SET PROBLEM: Repeat word for word every line from the start of the entries through the line containing "Detection: Source Extractor", including that line, and leave the pictures out.

INPUT MATERIAL:
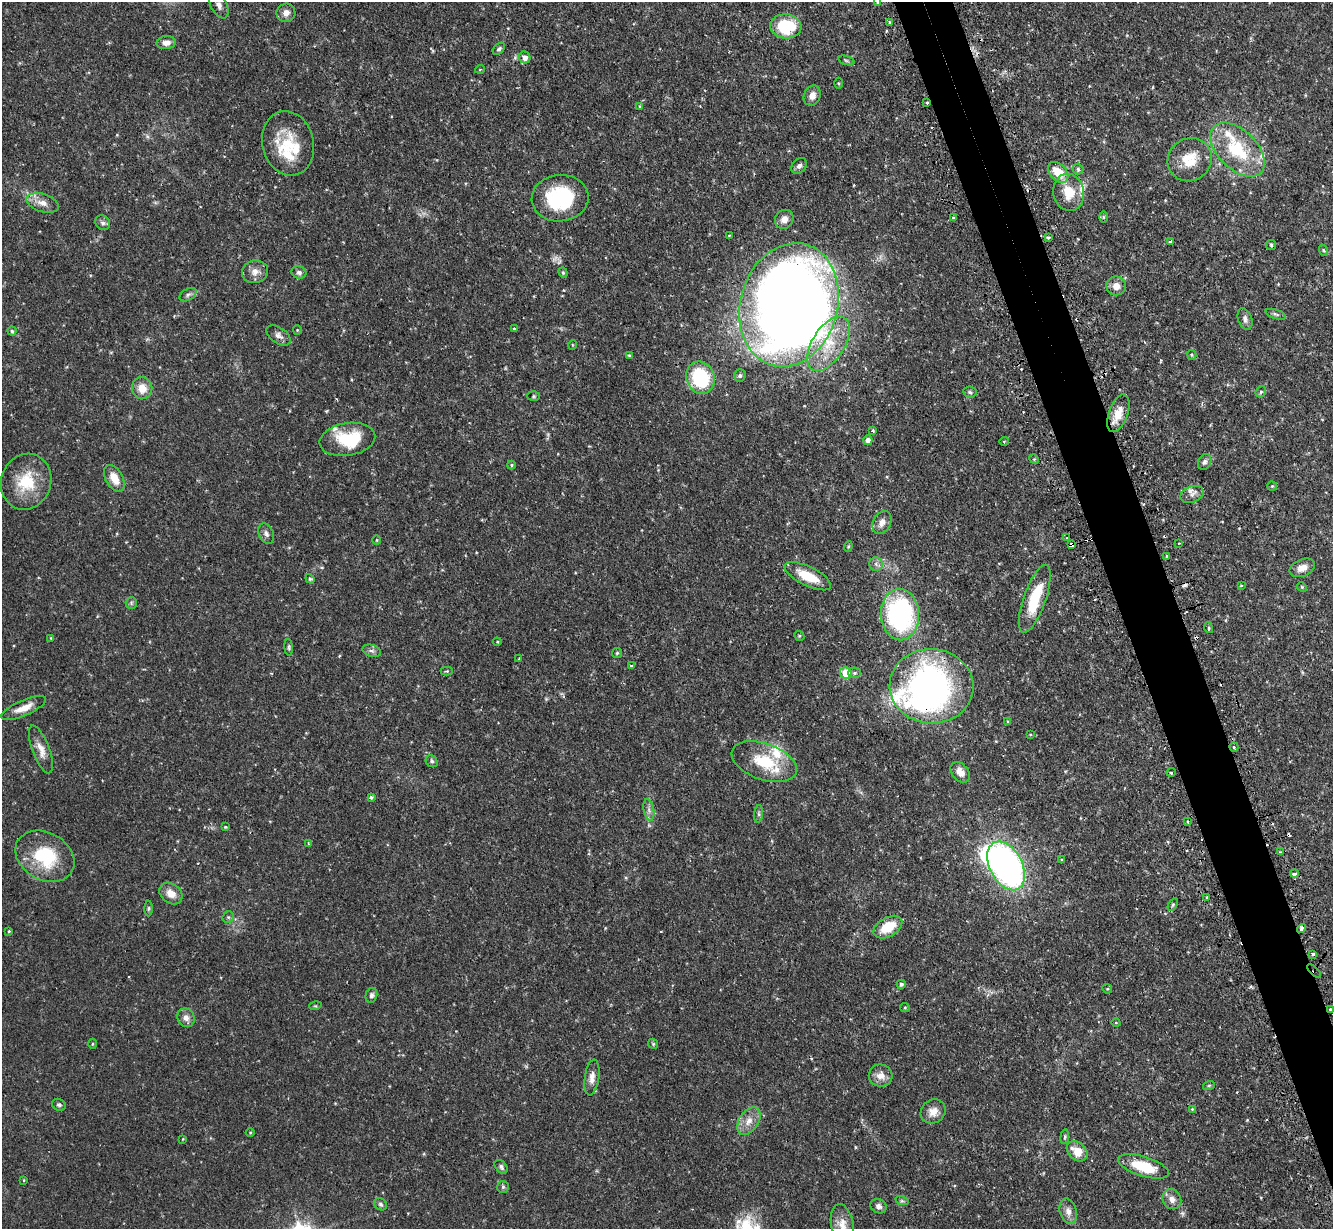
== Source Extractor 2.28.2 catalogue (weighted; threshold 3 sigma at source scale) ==
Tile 6 of 4 x 4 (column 2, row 2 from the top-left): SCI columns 1369-2699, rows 2627-3853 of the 5400 x 5380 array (HDU 1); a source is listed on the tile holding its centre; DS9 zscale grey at full resolution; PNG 1335 x 1231 px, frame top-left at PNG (2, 2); each listed source drawn as its Kron ellipse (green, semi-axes under 4 px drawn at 4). Shown black and unused: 4% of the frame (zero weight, under 2 of 3 exposures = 4% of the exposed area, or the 3 px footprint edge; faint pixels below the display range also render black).
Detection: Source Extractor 2.28.2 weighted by HDU 2 'WHT'; one run over the whole footprint, this tile lists its part. Background 0.0818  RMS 0.0055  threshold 0.025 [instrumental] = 3 sigma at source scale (4.5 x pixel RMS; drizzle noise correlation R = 1.50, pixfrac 1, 0.05/0.05 arcsec/px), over >= 5 px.
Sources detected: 181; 4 inside a brighter object's white glare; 13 cosmic-ray / hot-pixel residue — neither listed nor drawn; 7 inside a brighter listed object's ellipse — not listed separately; the other 157 listed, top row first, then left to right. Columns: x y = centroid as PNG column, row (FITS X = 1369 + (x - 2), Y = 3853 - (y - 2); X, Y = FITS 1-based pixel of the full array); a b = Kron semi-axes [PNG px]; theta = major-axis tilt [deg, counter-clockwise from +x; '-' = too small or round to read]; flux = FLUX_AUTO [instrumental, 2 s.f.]
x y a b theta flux
877 2 3 3 - 1.7
219 5 14 8 -62 2.9
286 13 9 9 - 3.4
889 22 3 3 - 0.88
786 26 15 12 -6 27
166 43 9 6 5 3.3
499 49 7 4 44 1.1
525 57 6 5 - 2.6
846 60 8 3 -19 0.93
480 69 5 3 - 0.41
839 83 5 3 - 0.54
812 96 10 8 66 3.6
927 103 3 3 - 1.4
639 106 3 3 - 0.62
288 143 32 25 -76 20
1237 150 33 19 -45 31
1190 160 23 21 39 15
799 166 9 6 46 1.9
1078 169 5 5 - 0.95
1058 172 12 8 -46 11
1069 192 19 15 -79 13
560 198 28 23 6 42
42 203 17 9 -18 4.8
1104 217 6 4 90 0.69
953 218 3 3 - 0.75
784 219 10 9 - 3.6
103 223 8 7 - 1.8
729 235 3 2 - 0.55
1048 238 4 3 - 0.76
1170 242 4 3 - 1.8
1271 245 5 5 - 0.8
1323 250 6 3 -70 0.58
255 272 13 11 12 4.2
299 272 7 6 - 1.6
563 273 5 4 - 0.75
1116 286 9 9 - 4.8
188 295 9 5 31 1.6
789 305 63 49 73 900
1276 314 10 4 -18 1.1
1245 319 11 7 -72 2.1
514 329 4 3 - 0.56
297 330 4 4 - 0.54
12 331 4 4 - 0.77
278 335 13 8 -35 2.6
829 344 30 16 58 20
572 345 5 3 - 0.43
629 355 4 3 - 0.72
1192 355 5 4 - 0.77
740 376 6 5 - 1
700 378 16 14 -65 39
142 388 11 10 - 6.4
970 392 7 5 -7 1.1
1261 392 6 5 - 0.77
533 396 6 5 - 0.72
1118 413 20 9 70 7.9
873 430 3 3 - 0.66
347 439 28 16 9 24
868 440 5 4 - 2.3
1004 441 5 3 - 0.4
1034 459 5 4 - 0.56
1205 462 8 6 65 1.6
511 465 4 4 - 0.65
114 478 14 8 -61 6.6
26 482 28 25 72 21
1272 486 5 4 - 0.65
1192 494 12 8 21 2.9
882 522 12 9 64 3.5
266 534 10 7 -66 2
1067 538 2 2 - 0.47
377 540 5 3 - 0.53
1179 543 3 2 - 0.84
1071 545 4 4 - 9
848 546 5 4 - 0.69
1167 556 3 3 - 1.1
876 564 7 6 - 1.7
1302 568 13 8 22 4.4
808 576 25 9 -26 15
310 579 5 4 - 0.87
1241 586 3 3 - 0.69
1302 587 5 4 - 0.66
1035 599 36 11 71 21
131 603 6 5 - 1.1
900 615 26 19 -88 92
1209 628 5 3 - 0.66
799 636 5 5 - 0.79
51 638 4 4 - 0.53
497 642 4 4 - 0.56
289 647 8 4 -86 0.9
372 651 9 6 -17 1.7
617 653 5 5 - 0.74
519 659 3 3 - 0.61
631 666 4 3 - 0.65
447 671 6 4 0 0.58
846 673 6 5 - 18
855 673 6 5 - 1.2
931 686 42 37 -3 180
24 708 24 7 23 6.5
1008 722 4 4 - 0.58
1030 735 4 3 - 0.37
1234 747 5 4 - 1.2
41 749 25 8 -69 5.4
432 761 6 5 - 1.1
764 762 34 18 -19 22
960 772 11 8 -51 4
1171 772 4 3 - 0.52
371 798 4 3 - 0.99
649 810 11 5 -78 2
759 814 9 4 82 1.1
1187 821 4 3 - 1.5
225 827 4 4 - 0.55
308 843 4 2 - 0.47
1280 852 3 3 - 0.64
45 856 31 23 -30 31
1062 860 4 4 - 0.7
1006 866 26 16 -62 190
1295 874 4 3 - 3
171 893 12 9 -39 5.9
1207 897 3 3 - 0.75
1173 904 7 4 58 0.86
149 908 8 4 89 0.86
228 917 6 5 - 0.92
888 927 16 9 29 15
1302 929 4 4 - 1.5
9 931 4 3 - 0.58
1313 954 4 3 - 1.4
1314 971 9 3 -44 1.5
901 984 4 4 - 1.3
1107 989 5 4 - 0.72
371 995 7 5 76 1.7
315 1006 6 4 16 0.64
905 1008 5 4 - 0.62
1330 1009 3 2 - 0.57
186 1018 9 8 - 2.9
1116 1023 4 3 - 0.44
92 1044 5 3 - 0.61
653 1044 5 4 - 0.7
881 1076 12 11 - 5
592 1077 18 7 82 3.9
1209 1085 6 4 19 0.6
59 1105 7 5 -23 1.3
1192 1109 3 3 - 0.43
933 1111 13 11 37 4.8
749 1121 15 9 56 5.4
250 1132 4 3 - 0.48
1065 1137 7 3 82 0.82
183 1139 4 2 - 0.37
1077 1151 12 8 -41 8.3
1143 1166 26 10 -17 20
501 1167 8 5 -50 1.4
24 1180 4 3 - 0.45
503 1187 6 6 - 1.1
1172 1199 10 9 - 4
902 1201 7 4 -18 0.93
380 1204 7 5 -33 1.2
879 1206 8 7 - 2
1068 1211 13 8 -73 3.5
842 1225 21 11 -80 6.2
Overlapping masked pixels (flux is a lower limit): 4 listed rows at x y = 927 103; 1071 545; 931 686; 1314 971
Isophote crosses this tile's border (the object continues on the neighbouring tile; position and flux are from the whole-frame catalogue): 3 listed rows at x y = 877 2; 219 5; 842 1225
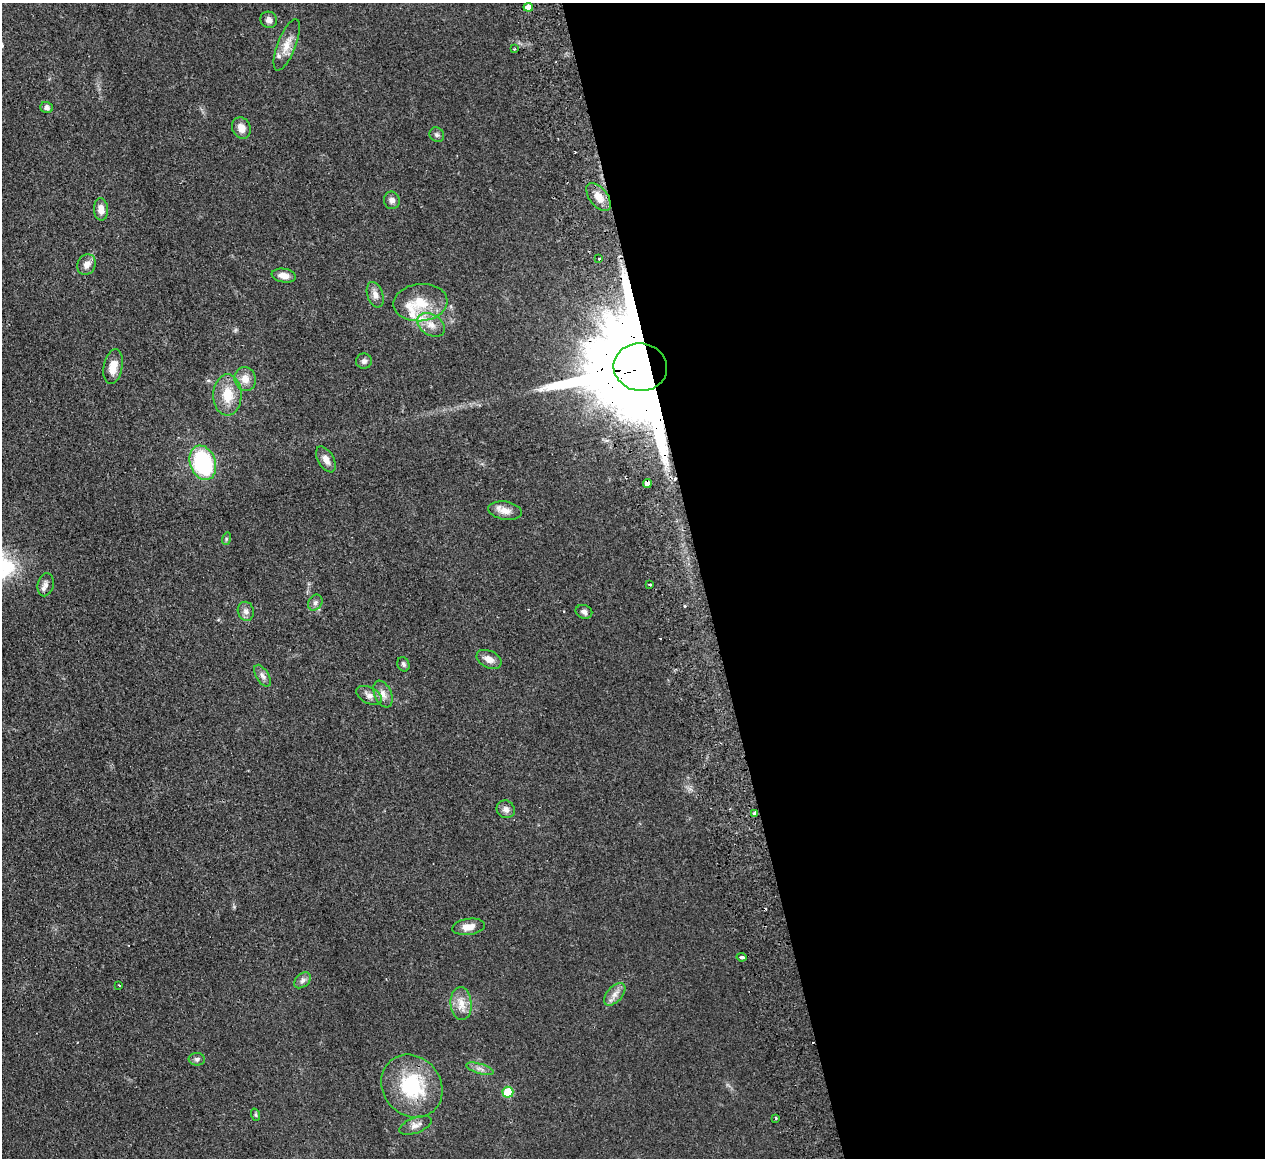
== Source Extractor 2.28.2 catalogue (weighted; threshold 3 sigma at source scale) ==
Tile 8 of 4 x 4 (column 4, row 2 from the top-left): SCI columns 3847-5109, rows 2593-3748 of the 5166 x 5065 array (HDU 1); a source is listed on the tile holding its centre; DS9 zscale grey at full resolution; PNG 1267 x 1160 px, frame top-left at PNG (2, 3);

RESPONSE TO THIS TASK:
== Source Extractor 2.28.2 catalogue (weighted; threshold 3 sigma at source scale) ==
Tile 6 of 4 x 4 (column 2, row 2 from the top-left): SCI columns 1369-2699, rows 2627-3853 of the 5400 x 5380 array (HDU 1); a source is listed on the tile holding its centre; DS9 zscale grey at full resolution; PNG 1335 x 1231 px, frame top-left at PNG (2, 2); each listed source drawn as its Kron ellipse (green, semi-axes under 4 px drawn at 4). Shown black and unused: 4% of the frame (zero weight, under 2 of 3 exposures = 4% of the exposed area, or the 3 px footprint edge; faint pixels below the display range also render black).
Detection: Source Extractor 2.28.2 weighted by HDU 2 'WHT'; one run over the whole footprint, this tile lists its part. Background 0.0818  RMS 0.0055  threshold 0.025 [instrumental] = 3 sigma at source scale (4.5 x pixel RMS; drizzle noise correlation R = 1.50, pixfrac 1, 0.05/0.05 arcsec/px), over >= 5 px.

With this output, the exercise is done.